TASO: Time and Space Optimization for Memory-Constrained DNN Inference

Abstract

Convolutional neural networks (CNNs) are used in many embedded applications, from industrial robotics and automation systems to biometric identification on mobile devices. State-of-the-art classification is typically achieved by large networks, which are prohibitively expensive to run on mobile and embedded devices with tightly constrained memory and energy budgets. We propose an approach for ahead-of-time domain specific optimization of CNN models, based on an integer linear programming (ILP) for selecting primitive operations to implement convolutional layers.

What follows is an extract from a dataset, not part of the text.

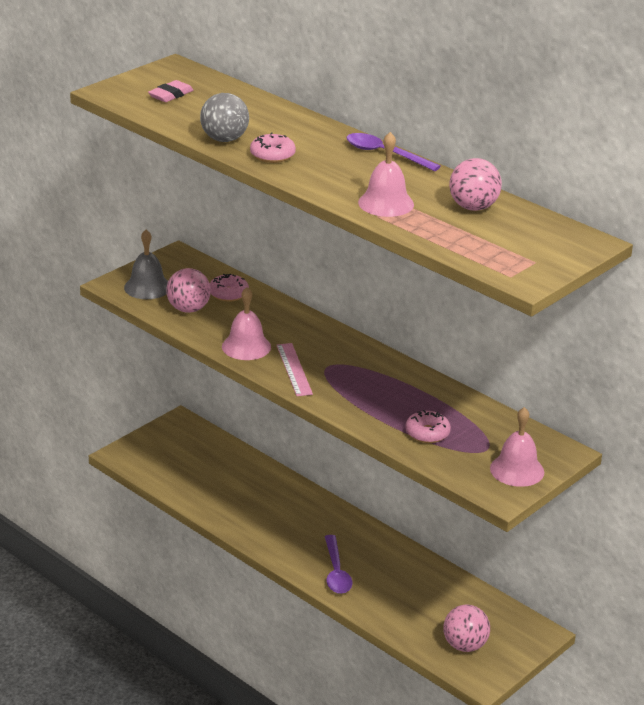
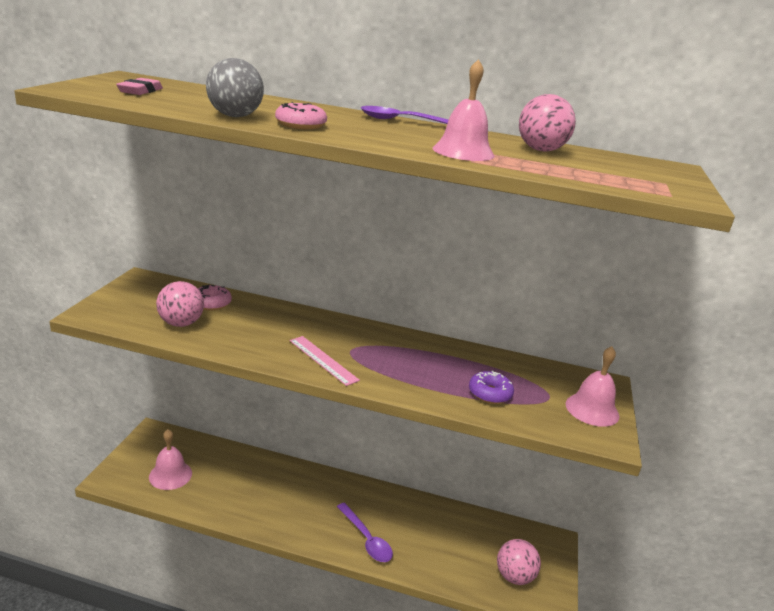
camera: 30 degrees left, 5 degrees down
(147, 287) = (126, 310): grey bell -> none
(246, 346) = (262, 348): pink bell -> pink bell (170, 475)
(427, 433) = (490, 393): pink donut -> purple donut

We optimize the trade-off between execution time and memory consumption by: 1) attempting to minimize execution time across the whole network by selecting data layouts and primitive operations to implement each layer; and 2) allocating an appropriate work space that reflects the upper bound of memory footprint per layer. These two optimization strategies can be used to run any CNN on any platform with a C compiler. Our evaluation with a range of popular ImageNet neural architectures (GoogleNet, AlexNet, VGG, ResNetand SqueezeNet) on the ARM Cortex-A15 yields speedups of 8× compared to a greedy algorithm based primitive selection, reduces memory requirement by 2.2× while sacrificing only 15% of inference time compared to a solver that considers inference time only. In addition, our optimization approach exposes a range of optimal points for different configurations across the Pareto frontier of memory and latency trade-off, which can be used under arbitrary system constraints.